“Respira Vida” contra a tuberculose

DR. JULHO ANCOCHEA BERMÚDEZ / GREGORIO DO ROSÁRIO | Gregorio Do RosarioMartes 07.03.2017

O foco da tuberculose, com mais de 10 milhões de casos em 2016, está posto especialmente em 30 países, 61% da Ásia, como a Índia, Paquistão e Indonésia, e 26% da África, como a Nigéria ou na África do sul. Somam 87% de todas as infecções e a maioria das mortes.

Em 2015 morreram 1,8 milhões de pessoas, dos quais 0,4 estavam infectados pelo Vírus da Imunodeficiência Humana, o que enfraquece o nosso sistema imunológico até 30 vezes mais do que a tuberculose. Em 6% dos casos afetou a população infantil. Um milhão de meninos e meninas estavam contagiados e a morte levou 210.000 deles (40.000 com HIV).

E qual é a situação epidemiológica de Portugal?, “um país rico”, ressalta o doutor Ancochea.

“Cerca de 5.500 casos em 2015 (2.200 em mulheres e 3.300 homens). Mas é uma queda significativa continuamos a ter alguns números de tuberculose superiores aos países de nosso entorno econômico, geográfico, cultural e social”, destaca o doutor García Pérez.
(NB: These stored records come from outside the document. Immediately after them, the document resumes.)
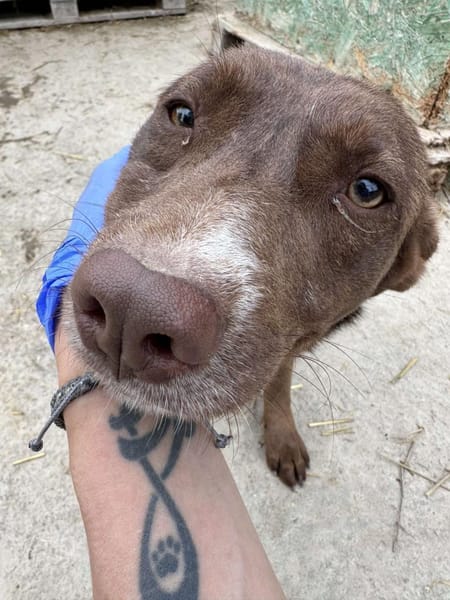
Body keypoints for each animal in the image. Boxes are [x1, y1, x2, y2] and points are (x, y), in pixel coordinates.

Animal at [62, 45, 438, 487]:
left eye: (367, 191)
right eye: (182, 114)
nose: (132, 305)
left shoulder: (289, 346)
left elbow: (279, 380)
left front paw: (282, 435)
A taxa passou de 1,5 por cada 100.000 habitantes no ano de 2.000 a 0,5 em 2014, de acordo com os dados que facilita a OMS (na Venezuela 2,3 e na Argentina 1,6).

A tuberculose está no “top ten” das doenças mais devastadoras, e é por isso que o objetivo da Organização Mundial de Saúde é pôr fim a esta pandemia, reduzindo sua taxa de incidência de 90% e o número de mortes em 95% antes do ano de 2035.

E com motivo do Dia Mundial da doença, a cada 24 de março, em homenagem ao bacteriologista Robert Koch, descobridor do Mycobacterium Tuberculosis em 1882, a OMS expõe o seu novo lema para este ano: “Unidos para pôr fim à tuberculose”.

A tuberculose, que prejudica principalmente os pulmões, é transmitida de pessoa para pessoa através de gotículas que se espantam ao tossir, espirrar e quando é estranho me cuspiam, às vezes sanguinolentos.

Os sintomas que descreve o doutor García Pérez, também presidente da Área de Tuberculose e Infecção Respiratória da Sociedade Espanhola de Pneumologia e Cirurgia Torácica (SEPAR): “Sospecharemos tuberculose, quando o paciente, sem causa aparente, leva tossindo mais de duas ou três semanas”.

“Se, além disso, acompanha-se de febre, inapetência, perda de peso ou outra sintomatologia indicativa -continua -, teremos uma radiografia de tórax e detectaremos, se for o caso, a mycobacterium”.

E como se trata desta doença?, pergunta o neumoperiodista.

“Com paciência, por mais de seis meses, e com uma combinação de medicamentos, antibióticos. O paciente desenvolve uma vida normal em poucas semanas”, responde o especialista em tuberculose.

Então?- questiona Ancochea – por que é necessário um plano a nível nacional contra a tuberculose? Por que são necessárias entidades como http://www.redtbs.org a Rede contra a Tuberculose e a Solidariedade?

“O objetivo é conscientizar a sociedade sobre a importância da tuberculose. Temos algumas taxas da doença apreciáveis e é hora de unir todos os esforços, encabeçados pelo Ministério da Saúde, para lutar contra este flagelo social”, diz o doutor García Pérez.

Desde FENAER, Javier Palicio assinala que “a Administração deve colocar mais ênfase a estes a doença e os tratamentos curativos, já que grande parte das vítimas são pessoas em exclusão social (por exemplo, imigrantes sem papéis) que precisam de medicamentos de forma gratuita, tanto para recuperar a sua saúde como para evitar o contágio de outras pessoas”.